**WHAT YOU WILL DO**.
Repeat verbatim the rows from the line containing "Rendered at 1654 by 1241 pixels." through the end of the rows, both ends included.
>> START
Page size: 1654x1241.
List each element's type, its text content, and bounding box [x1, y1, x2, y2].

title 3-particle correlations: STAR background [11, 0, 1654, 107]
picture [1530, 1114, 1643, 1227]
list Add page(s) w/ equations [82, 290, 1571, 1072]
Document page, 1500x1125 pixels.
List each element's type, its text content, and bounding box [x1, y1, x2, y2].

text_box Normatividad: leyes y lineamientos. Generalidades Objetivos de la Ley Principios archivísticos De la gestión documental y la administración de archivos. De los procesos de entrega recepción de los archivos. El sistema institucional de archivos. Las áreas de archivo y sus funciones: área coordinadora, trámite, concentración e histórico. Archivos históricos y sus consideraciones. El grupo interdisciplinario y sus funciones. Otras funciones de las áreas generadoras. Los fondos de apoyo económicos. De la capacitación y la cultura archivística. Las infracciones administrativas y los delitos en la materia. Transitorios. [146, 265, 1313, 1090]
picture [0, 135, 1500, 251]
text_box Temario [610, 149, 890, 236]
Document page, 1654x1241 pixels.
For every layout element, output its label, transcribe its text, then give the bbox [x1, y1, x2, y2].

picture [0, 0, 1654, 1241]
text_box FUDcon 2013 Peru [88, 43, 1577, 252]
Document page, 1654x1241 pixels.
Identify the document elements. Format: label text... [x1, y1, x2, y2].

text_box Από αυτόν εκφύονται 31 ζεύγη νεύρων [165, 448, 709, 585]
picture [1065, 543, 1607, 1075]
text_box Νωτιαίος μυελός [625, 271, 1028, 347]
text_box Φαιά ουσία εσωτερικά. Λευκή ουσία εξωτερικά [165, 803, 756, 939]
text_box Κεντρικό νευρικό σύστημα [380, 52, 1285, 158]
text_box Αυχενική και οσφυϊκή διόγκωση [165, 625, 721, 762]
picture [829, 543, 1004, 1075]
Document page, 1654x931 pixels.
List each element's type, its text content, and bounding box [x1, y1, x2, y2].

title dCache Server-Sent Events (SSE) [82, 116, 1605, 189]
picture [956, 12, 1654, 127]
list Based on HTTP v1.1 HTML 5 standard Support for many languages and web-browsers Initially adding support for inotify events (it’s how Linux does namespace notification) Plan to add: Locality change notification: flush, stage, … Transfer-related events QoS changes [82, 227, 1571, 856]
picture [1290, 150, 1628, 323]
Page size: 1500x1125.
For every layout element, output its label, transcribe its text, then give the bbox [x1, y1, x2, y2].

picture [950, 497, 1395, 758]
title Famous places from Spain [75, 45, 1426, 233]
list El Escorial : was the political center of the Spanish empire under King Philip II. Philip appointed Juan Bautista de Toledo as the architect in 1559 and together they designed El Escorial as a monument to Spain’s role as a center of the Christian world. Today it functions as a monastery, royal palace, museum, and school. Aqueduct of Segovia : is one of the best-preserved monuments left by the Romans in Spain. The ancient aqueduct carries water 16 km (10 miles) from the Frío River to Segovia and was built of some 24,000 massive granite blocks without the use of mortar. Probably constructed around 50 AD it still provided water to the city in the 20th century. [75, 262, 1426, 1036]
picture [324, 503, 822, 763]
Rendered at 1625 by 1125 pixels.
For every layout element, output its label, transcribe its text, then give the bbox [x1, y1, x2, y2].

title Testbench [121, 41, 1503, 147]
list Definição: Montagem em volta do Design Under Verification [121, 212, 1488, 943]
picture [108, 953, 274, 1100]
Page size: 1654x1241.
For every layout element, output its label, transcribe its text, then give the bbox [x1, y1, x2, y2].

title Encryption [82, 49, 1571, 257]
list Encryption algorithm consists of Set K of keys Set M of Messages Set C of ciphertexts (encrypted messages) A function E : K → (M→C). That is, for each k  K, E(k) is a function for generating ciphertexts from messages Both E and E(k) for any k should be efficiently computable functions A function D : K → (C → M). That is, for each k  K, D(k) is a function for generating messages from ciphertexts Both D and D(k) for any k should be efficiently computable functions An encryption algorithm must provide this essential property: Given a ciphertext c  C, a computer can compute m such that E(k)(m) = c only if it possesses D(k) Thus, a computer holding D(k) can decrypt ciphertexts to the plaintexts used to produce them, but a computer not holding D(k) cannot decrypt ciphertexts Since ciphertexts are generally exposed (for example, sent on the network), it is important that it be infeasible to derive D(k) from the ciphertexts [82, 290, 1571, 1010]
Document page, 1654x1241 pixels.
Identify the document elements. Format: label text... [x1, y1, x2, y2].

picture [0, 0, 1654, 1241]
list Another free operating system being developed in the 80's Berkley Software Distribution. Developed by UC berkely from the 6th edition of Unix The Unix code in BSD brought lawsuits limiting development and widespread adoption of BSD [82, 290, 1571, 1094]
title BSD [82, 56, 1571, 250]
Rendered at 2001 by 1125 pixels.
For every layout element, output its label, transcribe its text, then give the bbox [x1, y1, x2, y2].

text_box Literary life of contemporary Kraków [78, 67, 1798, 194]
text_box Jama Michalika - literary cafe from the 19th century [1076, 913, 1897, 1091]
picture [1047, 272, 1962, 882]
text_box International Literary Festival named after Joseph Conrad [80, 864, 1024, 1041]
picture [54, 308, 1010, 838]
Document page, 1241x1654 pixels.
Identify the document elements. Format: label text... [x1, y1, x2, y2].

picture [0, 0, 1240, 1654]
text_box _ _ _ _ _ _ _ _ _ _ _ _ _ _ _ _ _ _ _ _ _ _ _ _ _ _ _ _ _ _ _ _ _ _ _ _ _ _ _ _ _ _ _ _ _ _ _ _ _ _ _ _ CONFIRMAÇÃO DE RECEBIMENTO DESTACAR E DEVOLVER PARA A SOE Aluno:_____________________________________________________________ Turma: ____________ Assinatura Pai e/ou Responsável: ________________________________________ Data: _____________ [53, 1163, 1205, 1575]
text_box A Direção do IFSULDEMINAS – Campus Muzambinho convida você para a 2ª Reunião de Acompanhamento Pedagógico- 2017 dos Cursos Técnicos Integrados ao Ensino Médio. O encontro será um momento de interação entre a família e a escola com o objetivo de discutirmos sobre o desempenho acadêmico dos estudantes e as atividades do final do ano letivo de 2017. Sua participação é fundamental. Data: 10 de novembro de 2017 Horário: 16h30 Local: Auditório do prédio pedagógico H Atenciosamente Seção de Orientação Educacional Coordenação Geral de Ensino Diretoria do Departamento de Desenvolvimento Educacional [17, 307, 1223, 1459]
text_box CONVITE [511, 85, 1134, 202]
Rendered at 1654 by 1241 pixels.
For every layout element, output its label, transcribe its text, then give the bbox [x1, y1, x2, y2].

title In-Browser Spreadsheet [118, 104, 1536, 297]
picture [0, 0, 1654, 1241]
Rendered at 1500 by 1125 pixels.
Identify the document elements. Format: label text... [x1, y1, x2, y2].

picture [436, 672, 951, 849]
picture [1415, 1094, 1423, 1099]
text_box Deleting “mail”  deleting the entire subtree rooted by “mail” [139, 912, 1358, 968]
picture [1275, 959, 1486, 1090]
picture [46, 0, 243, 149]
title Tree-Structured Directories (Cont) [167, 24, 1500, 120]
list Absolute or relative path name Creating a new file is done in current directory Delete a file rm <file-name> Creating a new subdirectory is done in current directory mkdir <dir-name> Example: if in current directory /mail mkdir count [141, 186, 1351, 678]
>> END
**RESULT OF THE TASK**.
Rendered at 1654 by 1241 pixels.
For every layout element, output its label, transcribe its text, then give the bbox [x1, y1, x2, y2].

title In-Browser Spreadsheet [118, 104, 1536, 297]
picture [0, 0, 1654, 1241]
Rendered at 1500 by 1125 pixels.
Identify the document elements. Format: label text... [x1, y1, x2, y2].

picture [436, 672, 951, 849]
picture [1415, 1094, 1423, 1099]
text_box Deleting “mail”  deleting the entire subtree rooted by “mail” [139, 912, 1358, 968]
picture [1275, 959, 1486, 1090]
picture [46, 0, 243, 149]
title Tree-Structured Directories (Cont) [167, 24, 1500, 120]
list Absolute or relative path name Creating a new file is done in current directory Delete a file rm <file-name> Creating a new subdirectory is done in current directory mkdir <dir-name> Example: if in current directory /mail mkdir count [141, 186, 1351, 678]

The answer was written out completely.